Required work =
For the data below, please report each line where the word "время" is found.
(Beginning of Records shown)
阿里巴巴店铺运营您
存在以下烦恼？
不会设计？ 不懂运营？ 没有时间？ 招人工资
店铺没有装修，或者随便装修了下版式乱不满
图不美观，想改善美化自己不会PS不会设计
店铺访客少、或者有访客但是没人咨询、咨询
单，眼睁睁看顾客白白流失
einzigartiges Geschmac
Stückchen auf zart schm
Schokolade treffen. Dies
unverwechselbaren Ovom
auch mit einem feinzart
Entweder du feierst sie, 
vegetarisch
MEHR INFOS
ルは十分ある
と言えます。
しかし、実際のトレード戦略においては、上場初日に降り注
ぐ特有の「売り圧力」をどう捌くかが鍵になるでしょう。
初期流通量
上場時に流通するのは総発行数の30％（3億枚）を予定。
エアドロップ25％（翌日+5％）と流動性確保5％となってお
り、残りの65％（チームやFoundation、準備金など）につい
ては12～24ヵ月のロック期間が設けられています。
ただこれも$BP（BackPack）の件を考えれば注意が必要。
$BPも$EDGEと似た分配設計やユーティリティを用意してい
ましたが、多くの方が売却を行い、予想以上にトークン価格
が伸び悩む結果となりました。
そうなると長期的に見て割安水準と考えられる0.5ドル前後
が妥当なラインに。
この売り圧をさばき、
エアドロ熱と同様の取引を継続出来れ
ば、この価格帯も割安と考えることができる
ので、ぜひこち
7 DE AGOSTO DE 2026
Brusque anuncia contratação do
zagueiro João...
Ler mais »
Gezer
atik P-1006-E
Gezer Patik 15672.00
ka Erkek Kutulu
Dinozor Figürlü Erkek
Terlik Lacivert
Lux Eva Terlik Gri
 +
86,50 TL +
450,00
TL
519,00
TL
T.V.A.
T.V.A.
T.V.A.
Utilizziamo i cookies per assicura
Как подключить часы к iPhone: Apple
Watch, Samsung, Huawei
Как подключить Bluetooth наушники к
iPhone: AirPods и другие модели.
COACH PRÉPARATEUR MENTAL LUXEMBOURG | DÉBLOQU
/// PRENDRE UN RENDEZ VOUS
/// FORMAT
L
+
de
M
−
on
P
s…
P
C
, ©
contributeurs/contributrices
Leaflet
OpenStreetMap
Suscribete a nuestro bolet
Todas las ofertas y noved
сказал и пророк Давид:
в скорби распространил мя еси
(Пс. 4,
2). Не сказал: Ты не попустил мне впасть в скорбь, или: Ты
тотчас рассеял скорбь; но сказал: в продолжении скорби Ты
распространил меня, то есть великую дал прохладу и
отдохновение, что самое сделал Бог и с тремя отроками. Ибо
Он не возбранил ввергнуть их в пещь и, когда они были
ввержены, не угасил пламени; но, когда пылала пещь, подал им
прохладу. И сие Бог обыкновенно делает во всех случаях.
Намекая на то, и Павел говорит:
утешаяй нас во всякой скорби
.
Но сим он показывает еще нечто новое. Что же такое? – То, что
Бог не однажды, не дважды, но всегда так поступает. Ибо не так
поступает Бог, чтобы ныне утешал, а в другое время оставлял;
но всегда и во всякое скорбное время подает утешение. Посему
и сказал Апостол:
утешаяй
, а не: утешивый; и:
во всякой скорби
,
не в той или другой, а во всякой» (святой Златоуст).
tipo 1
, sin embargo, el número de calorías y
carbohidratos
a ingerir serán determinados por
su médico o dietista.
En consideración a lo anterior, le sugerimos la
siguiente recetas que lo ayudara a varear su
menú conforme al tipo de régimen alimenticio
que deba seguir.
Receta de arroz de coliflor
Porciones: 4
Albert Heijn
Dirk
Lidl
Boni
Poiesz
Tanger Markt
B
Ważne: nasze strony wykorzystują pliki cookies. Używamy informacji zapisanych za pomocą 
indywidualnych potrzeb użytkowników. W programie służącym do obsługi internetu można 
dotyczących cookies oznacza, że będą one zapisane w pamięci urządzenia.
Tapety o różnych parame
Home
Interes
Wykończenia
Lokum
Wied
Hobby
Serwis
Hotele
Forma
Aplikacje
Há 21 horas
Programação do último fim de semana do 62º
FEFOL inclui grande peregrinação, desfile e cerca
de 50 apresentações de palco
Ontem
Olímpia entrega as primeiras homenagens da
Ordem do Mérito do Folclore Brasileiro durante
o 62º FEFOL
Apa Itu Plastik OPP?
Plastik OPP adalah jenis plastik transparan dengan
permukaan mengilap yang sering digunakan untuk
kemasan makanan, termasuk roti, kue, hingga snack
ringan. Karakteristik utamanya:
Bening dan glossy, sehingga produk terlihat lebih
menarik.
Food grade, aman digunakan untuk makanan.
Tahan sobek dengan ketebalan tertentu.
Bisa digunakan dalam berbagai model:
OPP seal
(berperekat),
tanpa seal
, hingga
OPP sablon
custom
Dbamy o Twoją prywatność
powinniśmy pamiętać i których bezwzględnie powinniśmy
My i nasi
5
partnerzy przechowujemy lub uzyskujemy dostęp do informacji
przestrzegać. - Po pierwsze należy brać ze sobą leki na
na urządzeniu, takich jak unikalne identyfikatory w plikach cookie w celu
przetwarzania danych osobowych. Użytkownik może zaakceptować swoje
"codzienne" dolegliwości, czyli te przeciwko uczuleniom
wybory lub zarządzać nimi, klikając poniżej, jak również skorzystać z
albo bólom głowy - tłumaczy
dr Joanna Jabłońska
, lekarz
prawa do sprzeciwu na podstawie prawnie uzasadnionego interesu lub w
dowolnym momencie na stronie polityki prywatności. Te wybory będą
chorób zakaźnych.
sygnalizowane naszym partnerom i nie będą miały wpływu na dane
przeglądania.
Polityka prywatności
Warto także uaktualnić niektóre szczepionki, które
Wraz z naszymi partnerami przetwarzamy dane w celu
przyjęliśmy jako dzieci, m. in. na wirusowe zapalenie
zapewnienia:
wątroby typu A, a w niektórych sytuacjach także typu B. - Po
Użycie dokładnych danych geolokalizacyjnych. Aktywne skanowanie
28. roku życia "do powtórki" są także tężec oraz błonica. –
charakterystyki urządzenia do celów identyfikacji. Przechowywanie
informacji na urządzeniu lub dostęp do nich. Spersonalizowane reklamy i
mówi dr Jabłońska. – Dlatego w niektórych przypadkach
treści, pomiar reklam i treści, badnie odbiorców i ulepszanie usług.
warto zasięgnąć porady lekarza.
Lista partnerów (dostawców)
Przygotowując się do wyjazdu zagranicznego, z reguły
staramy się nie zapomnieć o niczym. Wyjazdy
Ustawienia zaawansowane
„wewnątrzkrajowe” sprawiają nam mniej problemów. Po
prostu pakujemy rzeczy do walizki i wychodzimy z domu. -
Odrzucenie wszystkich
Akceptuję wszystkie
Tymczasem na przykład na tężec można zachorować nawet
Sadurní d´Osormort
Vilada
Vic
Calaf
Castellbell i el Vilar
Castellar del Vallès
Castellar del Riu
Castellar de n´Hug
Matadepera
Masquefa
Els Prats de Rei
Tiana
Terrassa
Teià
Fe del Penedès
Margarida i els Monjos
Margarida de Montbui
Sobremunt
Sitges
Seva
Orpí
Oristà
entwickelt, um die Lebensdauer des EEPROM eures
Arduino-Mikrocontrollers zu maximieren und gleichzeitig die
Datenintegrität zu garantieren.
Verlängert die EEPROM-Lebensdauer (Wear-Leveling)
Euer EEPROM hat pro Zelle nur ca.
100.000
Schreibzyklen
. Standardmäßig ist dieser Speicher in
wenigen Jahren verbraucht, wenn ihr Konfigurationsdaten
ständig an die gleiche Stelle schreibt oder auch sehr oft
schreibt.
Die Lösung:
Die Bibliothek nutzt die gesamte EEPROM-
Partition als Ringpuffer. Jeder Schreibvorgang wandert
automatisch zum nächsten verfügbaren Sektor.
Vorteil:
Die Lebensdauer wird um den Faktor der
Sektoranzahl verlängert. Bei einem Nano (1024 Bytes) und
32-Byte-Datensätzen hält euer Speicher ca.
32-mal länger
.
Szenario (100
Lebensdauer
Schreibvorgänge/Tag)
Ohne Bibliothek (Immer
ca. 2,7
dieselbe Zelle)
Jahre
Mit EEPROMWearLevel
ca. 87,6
(End of Records shown)
Exercise result =
поступает Бог, чтобы ныне утешал, а в другое время оставлял;
но всегда и во всякое скорбное время подает утешение. Посему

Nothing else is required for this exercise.